Watson claims vindication in S.C. federal corruption trial
6/27/2014, 6:05 a.m.
DeKalb Commissioner Stan Watson said Thursday that he was relieved not to be called to testify in a federal public corruption trial in South Carolina.
Watson, who figured prominently in metro Atlanta news this week, said the truth finally came out.
“I was on no wiretap,” he said. “I didn’t take any bribe. There is no corruption.”
Watson, who lives in Decatur and represents Super District 7, was on a witness list for the defense in the trial of Greenville businessman Jonathan Pinson and his friend and business partner Eric Robinson.
Pinson also was chairman of the board of trustees of South Carolina State University. Robinson has minority ownership in Arizona’s restaurant at Stonecrest.
They are on trial on 52 counts including racketeering, theft and bribery, various types of financial crimes, mail and wire fraud, extortion, and money laundering.
They were heard on FBI wiretaps discussing getting a bribe of $50,000 to $60,000 for Watson and taking some of it for themselves. Prosecution witness Richard Zahn, a Florida businessman, testified that the two encouraged him to seek business in DeKalb County and sought the funds from him to give to Watson “some sort of incentive” so that he could get a cut of the county’s $1.7 billion water and sewer project.
“We’re thinking Falcons box seats and a financial payment,” Zahn said the defendants told him after a fall 2011 lunch in Atlanta.
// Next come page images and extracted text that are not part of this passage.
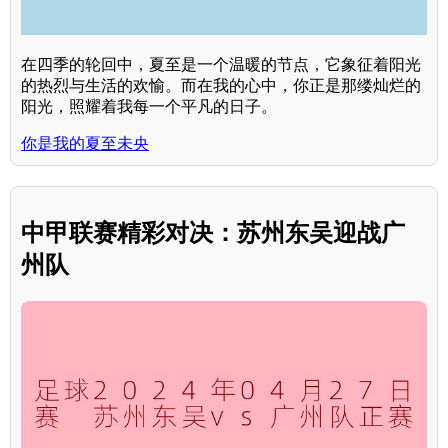
在四季的轮回中，夏至是一个温暖的节点，它象征着阳光
的热烈与生活的欢愉。而在我的心中，你正是那缕灿烂的
阳光，照耀着我每一个平凡的日子。
你是我的夏至未央
中甲联赛精彩对决：苏州东吴迎战广
州队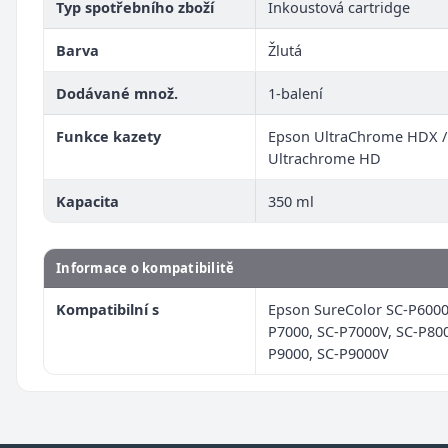
Typ spotřebního zboží
Inkoustová cartridge
Barva
Žlutá
Dodávané množ.
1-balení
Funkce kazety
Epson UltraChrome HDX /
Ultrachrome HD
Kapacita
350 ml
Informace o kompatibilitě
Kompatibilní s
Epson SureColor SC-P6000
P7000, SC-P7000V, SC-P800
P9000, SC-P9000V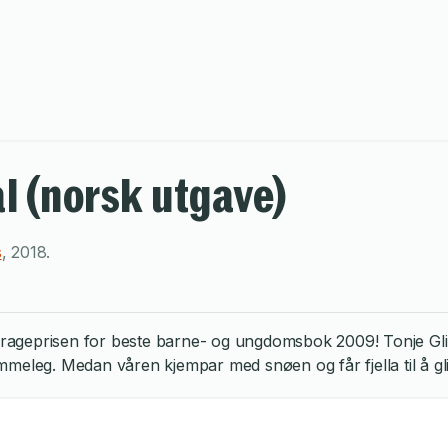
l (norsk utgave)
s
,
2018
.
 Brageprisen for beste barne- og ungdomsbok 2009! Tonje Glimm
eleg. Medan våren kjempar med snøen og får fjella til å glitre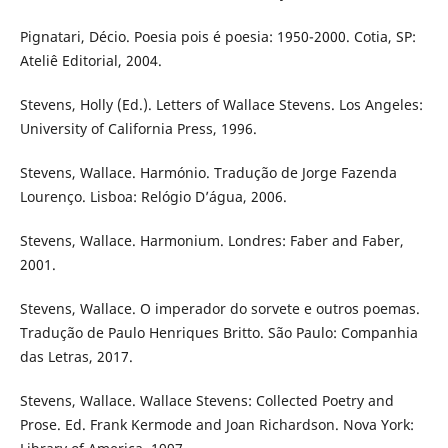
Pignatari, Décio. Poesia pois é poesia: 1950-2000. Cotia, SP:
Ateliê Editorial, 2004.
Stevens, Holly (Ed.). Letters of Wallace Stevens. Los Angeles:
University of California Press, 1996.
Stevens, Wallace. Harmónio. Tradução de Jorge Fazenda
Lourenço. Lisboa: Relógio D’água, 2006.
Stevens, Wallace. Harmonium. Londres: Faber and Faber,
2001.
Stevens, Wallace. O imperador do sorvete e outros poemas.
Tradução de Paulo Henriques Britto. São Paulo: Companhia
das Letras, 2017.
Stevens, Wallace. Wallace Stevens: Collected Poetry and
Prose. Ed. Frank Kermode and Joan Richardson. Nova York: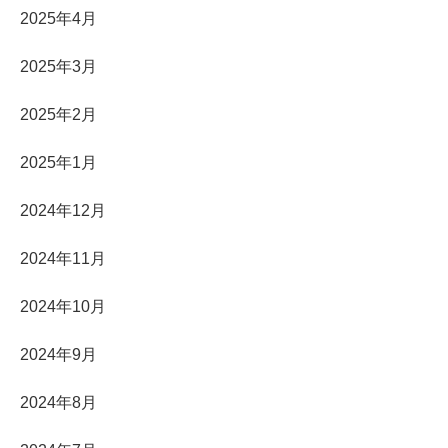
2025年4月
2025年3月
2025年2月
2025年1月
2024年12月
2024年11月
2024年10月
2024年9月
2024年8月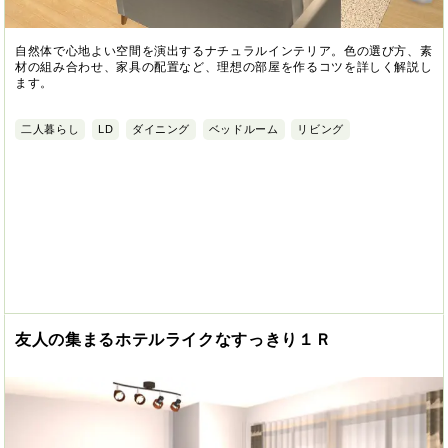
自然体で心地よい空間を演出するナチュラルインテリア。色の選び方、素
材の組み合わせ、家具の配置など、理想の部屋を作るコツを詳しく解説し
ます。
二人暮らし
LD
ダイニング
ベッドルーム
リビング
友人の集まるホテルライクなすっきり１Ｒ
The FBI intercepted more than 15,000 telephone calls by Pinson and Robinson between July 21, 2011, and Nov. 28, 2011. In some of those calls, the men said the cash would have gone to Watson and the football tickets to suspended DeKalb Purchasing and Contracting Director Kelvin Walton, an unindicted co-conspirator in the case against suspended DeKalb CEO Burrell Ellis.
Zahn also testified that he met Watson in Columbia, S.C.
The State newspaper in Columbia reported Thursday that the jury was sent home for the day and that closing arguments in the case were scheduled for June 28. The newspaper reported that Pinson and Robinson did not take the stand in their own defense, and no witnesses were called for the defense.
Watson said Thursday that he was never subpoenaed by the FBI but was on the defense witness list. An FBI agent testified that neither Watson nor Walton was questioned in the case because the FBI in Atlanta is conducting a separate investigation in DeKalb.
“I had nothing to do with anything illegal in DeKalb County,” Watson said. “The trial is done. I am glad it’s over with.”
Watson said he couldn’t speak before on the advice of his attorney.
“The truth came out,” he said. “I had nothing to do with it.”
He said he wanted to thank his constituents for their support and prayers.